The Hidden Cost of Volume
Every load of municipal solid waste comes with a challenge: space. Long before hitting weight limits, trailers and railcars reach capacity on volume, forcing operators to pay for transporting air. This inefficiency increases costs, boosts CO₂ emissions, creates bottlenecks at transfer stations, and accelerates landfill depletion.

One solution? Shredding waste directly on-site at the transfer station before it’s transported to the landfill. But doing so places heavy demands on the shredder’s mobility, durability, and versatility.
A Shredder Built to Move Waste — and the Numbers
M&J Superior Recycling Technology offers a waste shredder engineered for exactly that challenge: The M&J 4000M mobile pre-shredder. This heavy-duty industrial shredder combines mobility with high performance.

Its aggressive, hard-steel knives are welded to the shaft for maximum durability, while an open cutting table allows debris to fall through, preventing blockages. The twin-shaft, asynchronous cutting system attacks material from multiple angles, minimizing bridging and keeping output flow consistent. An anti-jam system ensures continuous operation — even with difficult waste streams — enabling throughput of up to 80 tons per hour.
And when it needs to move, the M&J 4000M can traverse virtually any site, whether on tracks or mounted on a trailer.
Lower Costs, Smaller Footprint
With the M&J 4000M in place, transfer stations can boost waste density from roughly 400 to 600 pounds per cubic yard. This can reduce daily landfill use by nearly 700 cubic yards and extend landfill life by more than six years.
At the same time, railcar payloads increase from 60 to 75 tons — a 25% improvement — meaning fewer trips and less wear on transport equipment. For one operator, that meant eliminating over 300 railcars per year, saving approximately $1.95 million annually.
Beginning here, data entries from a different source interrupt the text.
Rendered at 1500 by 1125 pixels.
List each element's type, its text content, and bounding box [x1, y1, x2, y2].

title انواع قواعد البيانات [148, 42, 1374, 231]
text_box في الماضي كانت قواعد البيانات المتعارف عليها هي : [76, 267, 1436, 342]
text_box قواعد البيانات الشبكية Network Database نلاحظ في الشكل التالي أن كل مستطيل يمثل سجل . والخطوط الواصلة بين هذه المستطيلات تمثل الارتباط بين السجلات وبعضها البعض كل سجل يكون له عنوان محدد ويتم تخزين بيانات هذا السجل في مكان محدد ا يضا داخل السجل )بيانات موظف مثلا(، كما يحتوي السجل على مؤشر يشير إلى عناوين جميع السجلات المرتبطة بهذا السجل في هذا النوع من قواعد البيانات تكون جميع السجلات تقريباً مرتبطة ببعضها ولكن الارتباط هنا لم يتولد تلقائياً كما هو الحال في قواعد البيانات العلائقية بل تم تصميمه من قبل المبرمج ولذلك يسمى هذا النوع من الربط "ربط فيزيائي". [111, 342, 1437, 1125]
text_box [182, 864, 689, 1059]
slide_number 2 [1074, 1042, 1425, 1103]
The shredder meets strict emission standards in both Europe and the U.S., and its energy-efficient design further reduces operational impact. Its mobility also shortens haul distances, lowers fuel use, and improves site logistics — all while shrinking the carbon footprint.
An Intelligent Way Forward
The story of the M&J 4000M isn’t just about one machine. It’s about rethinking the economics of waste management. Instead of treating excess volume as an unavoidable cost, operators can turn it into a competitive advantage.
With environmental pressures mounting and landfill space dwindling, volume reduction is no longer just a technical upgrade — it’s a strategic necessity. And in this case, it delivers measurable financial, operational, and environmental returns.